Birinci seçim bir tür referandum olacak. Tayyip Erdoğan ile tamam mı, devam mı? Tayyip Erdoğan ile devam kararı çıkarsa, geleceğin ne olacağını kestirmek için kahin olmaya pek gerek yok. İngilizce yaygın deyimle Business as usual – yani aynen devam… Yani yaşananlar bazı ton farklarıyla sürüp gidecek.
Muhalefet kazanırsa
İşin daha renkli olanı ikinci seçenek. Sayın Erdoğan bu seçimi kaybederse. Bu durumda Tayyip Erdoğan’ın koltuğuna oturacak kişi doğal olarak Sayın Erdoğan’ın sahip olduğu bütün yetkilere sahip olacak. Bugün hemen herkesin kabul edeceği gibi çok güçlü bir pozisyonda olacak. Aslında üstlenmiş olacağı misyon ülkeyi tekrar parlamenter demokrasiye geçecek koşulları yaratmak. Ama bu söylendiği kadar çabuk ve kolay olacak bir iş değil. Bunun için öncelikle anayasa değişikliği gerekecek. Henüz ortada böyle bir anayasa taslağı olmadığı gibi bu anayasanın nasıl olacağı, neleri içereceği konusunda yapılan etraflı bir çalışma ve mutabakat yok. Varsa da bizler bilmiyoruz henüz.

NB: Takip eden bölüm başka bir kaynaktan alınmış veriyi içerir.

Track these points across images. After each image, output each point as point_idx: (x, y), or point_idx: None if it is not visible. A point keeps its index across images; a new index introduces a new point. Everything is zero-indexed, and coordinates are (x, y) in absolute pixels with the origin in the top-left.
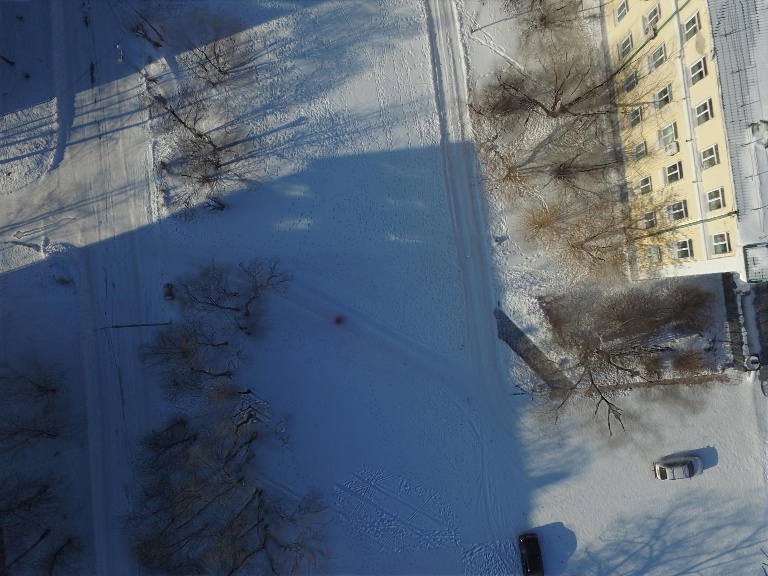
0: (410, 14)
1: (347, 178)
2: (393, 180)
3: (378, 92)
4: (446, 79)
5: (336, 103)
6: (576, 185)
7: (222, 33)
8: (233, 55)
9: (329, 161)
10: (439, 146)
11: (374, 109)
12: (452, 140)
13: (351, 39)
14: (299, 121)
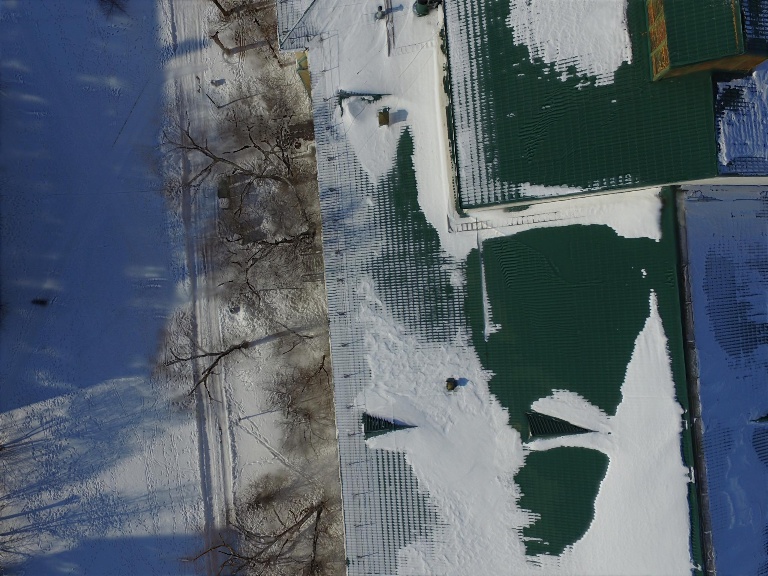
0: (181, 399)
1: (115, 558)
2: (158, 562)
3: (147, 475)
4: (213, 464)
5: (107, 484)
6: (334, 575)
7: (2, 407)
8: (11, 430)
9: (98, 540)
10: (203, 532)
11: (142, 493)
12: (217, 525)
13: (123, 421)
14: (71, 499)
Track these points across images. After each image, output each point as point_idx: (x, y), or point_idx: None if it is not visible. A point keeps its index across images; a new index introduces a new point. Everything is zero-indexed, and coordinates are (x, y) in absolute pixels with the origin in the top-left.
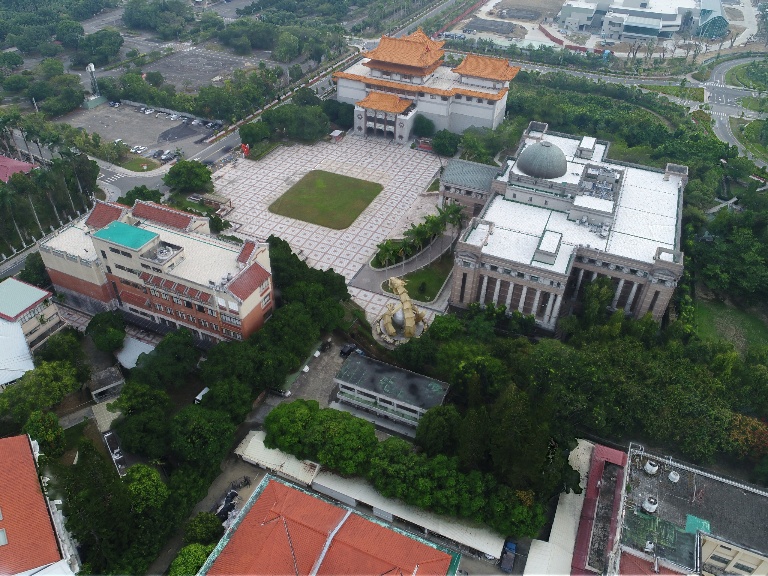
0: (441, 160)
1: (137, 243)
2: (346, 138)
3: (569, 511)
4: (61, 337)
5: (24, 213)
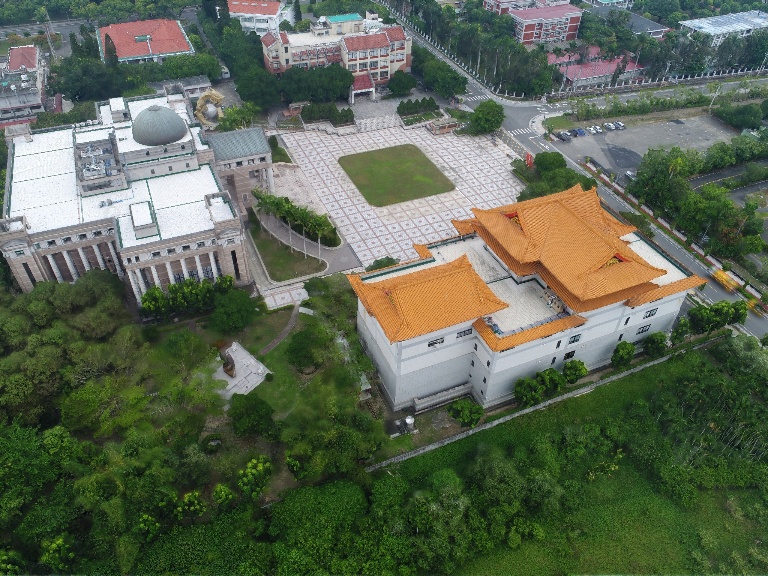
0: None
1: (332, 18)
2: None
3: (68, 101)
4: None
5: (471, 49)
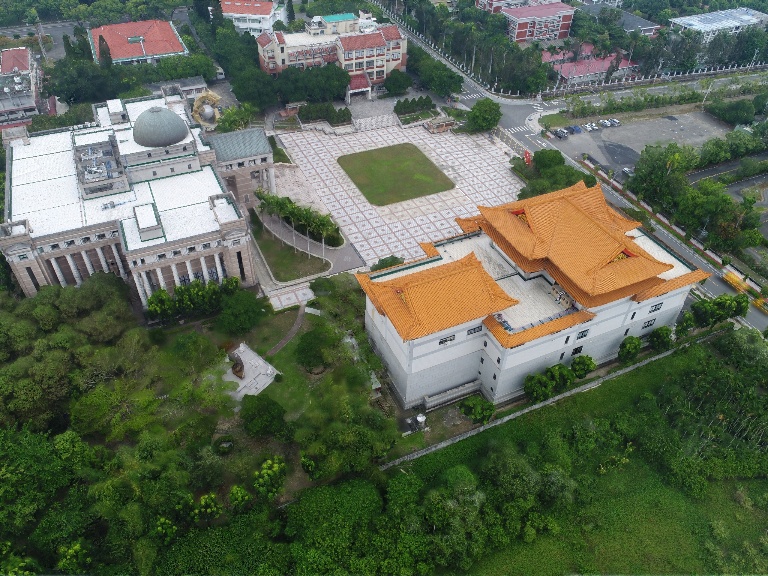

Bu konularda yapılacak çalışmaların epey bir zaman alacağını kestirmek çok zor olmasa gerek.
Seçim ardından cumhurbaşkanı ne yapacak?
Bu süre zarfında seçilmiş cumhurbaşkanı ne yapacak? Dirayetli, deneyimli ve hırsını kontrol edebilecek bir kişinin seçilmesi halinde aklıselimin emrettiği, bu kişinin kendisi gibi dirayetli deneyimli, bilgili, dünyadaki gelişmelerden haberdar bir ekip toplayıp öncelikle cumhurbaşkanlığı hükümeti döneminde çıkarılmış bütün tek imzalı cumhurbaşkanlığı kararnamelerini inceletmesi ve bunların içinde hukuk devleti esaslarına uymayan, kamuoyunda tepki yaratmış kararnameleri tıpkı çıkarıldıkları gibi tek imzalı bir cumhurbaşkanlığı kararnamesi ile kaldırması ya da değiştirmesi. Bu çok uzun sürmeyecek bir iş olabilir ve ülkedeki tansiyonunu hatırı sayılır ölçüde düşürülmesine katkıda bulunabilir.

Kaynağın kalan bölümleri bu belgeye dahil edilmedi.